## Exercise brief:
Present the entries below as a numbered list, one line per item, omitting blank lines and leaving out the pictures.

## Material supplied:
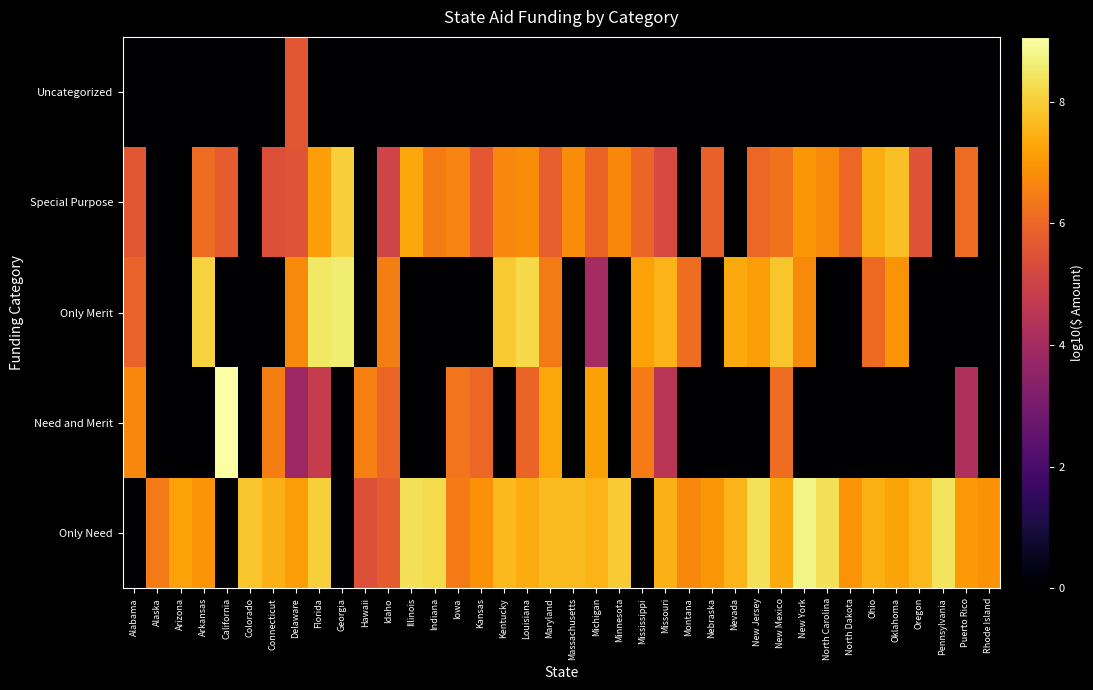

What is the maximum value shown in the chart?

9.1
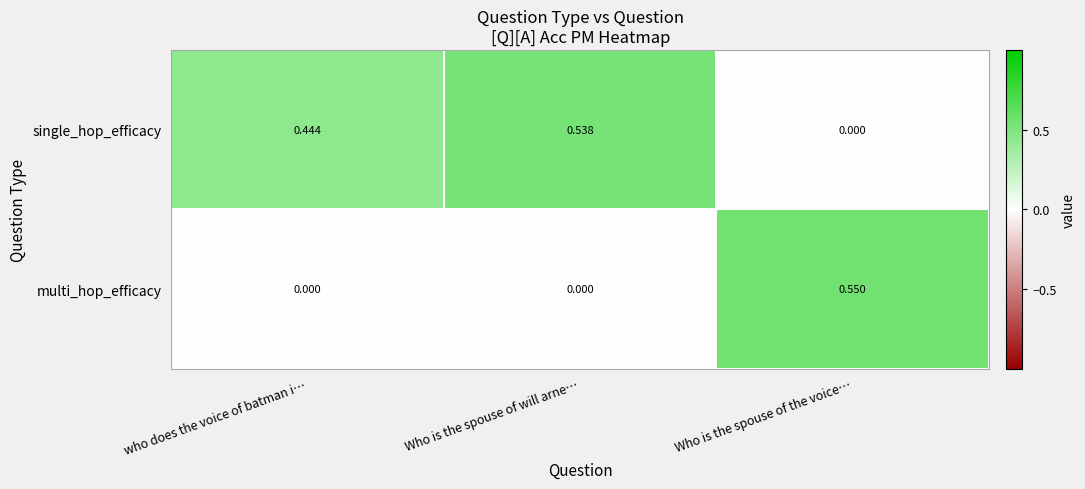

Which category has the highest value in the single_hop_efficacy series?

Who is the spouse of will arne…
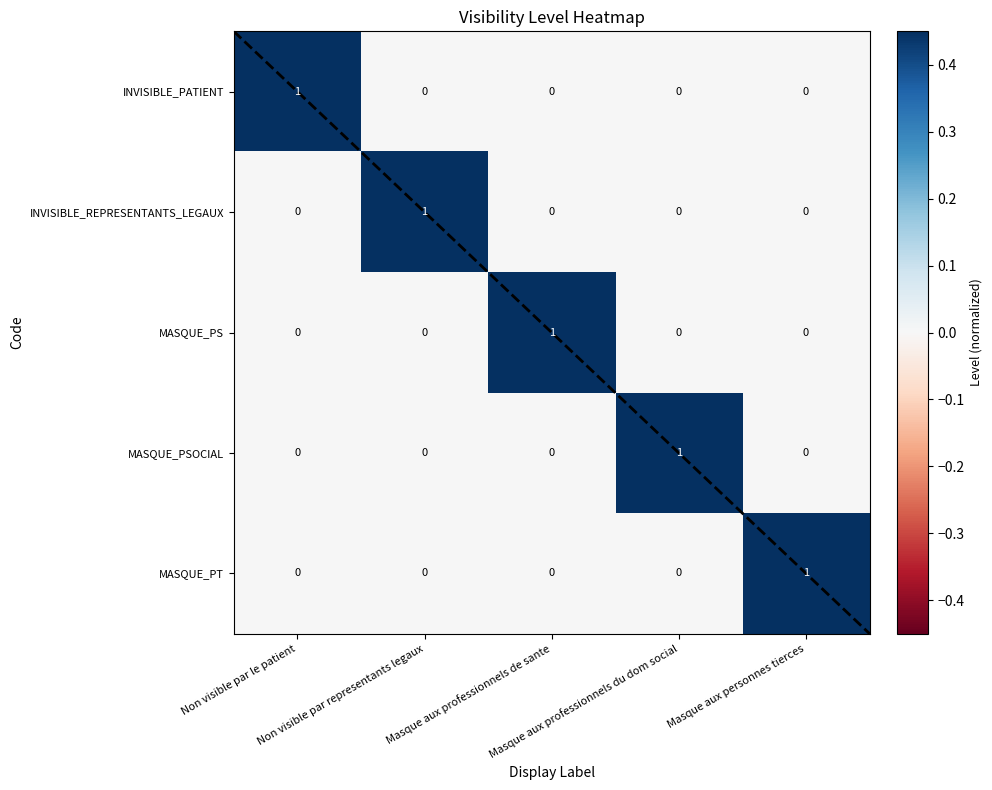

At how many categories does at least one series exceed 0?

5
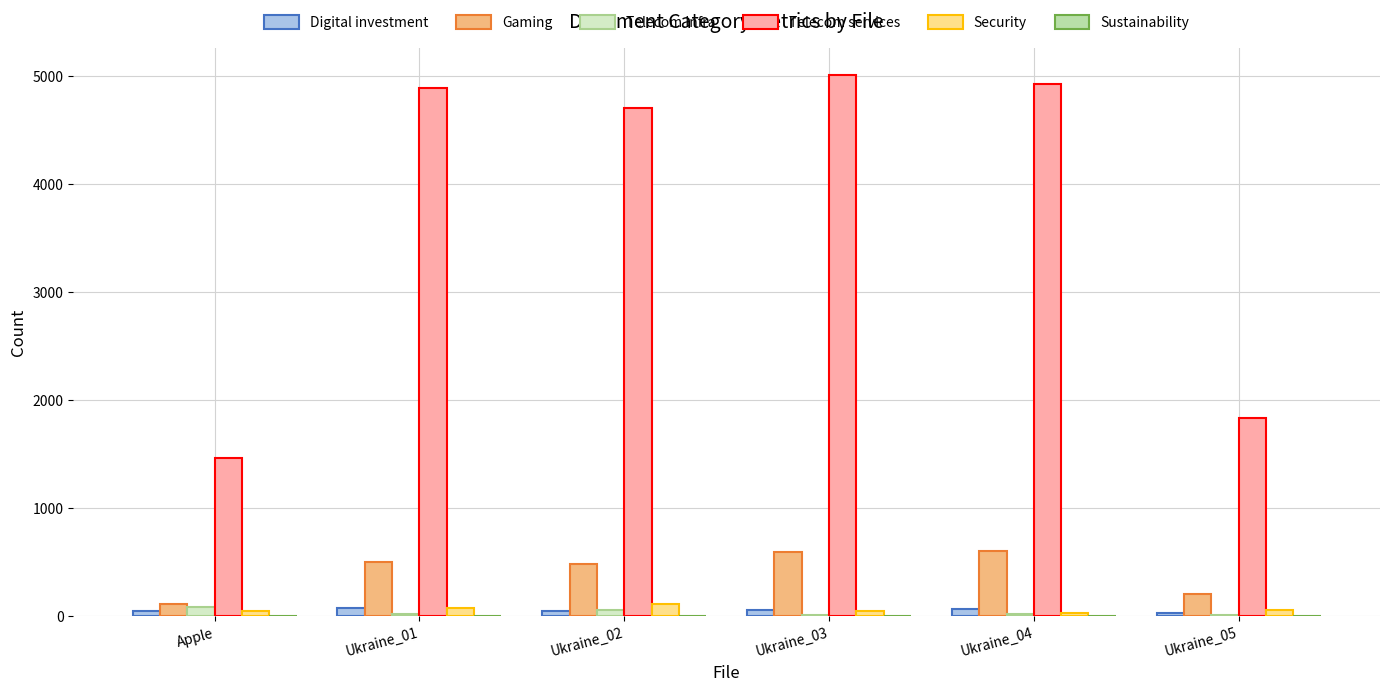

Which series has the widest spread of values?

Telecom services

## Answer to the exercise:
1. What is the maximum value shown in the chart?
2. 9.1
3. Which category has the highest value in the single_hop_efficacy series?
4. Who is the spouse of will arne…
5. At how many categories does at least one series exceed 0?
6. 5
7. Which series has the widest spread of values?
8. Telecom services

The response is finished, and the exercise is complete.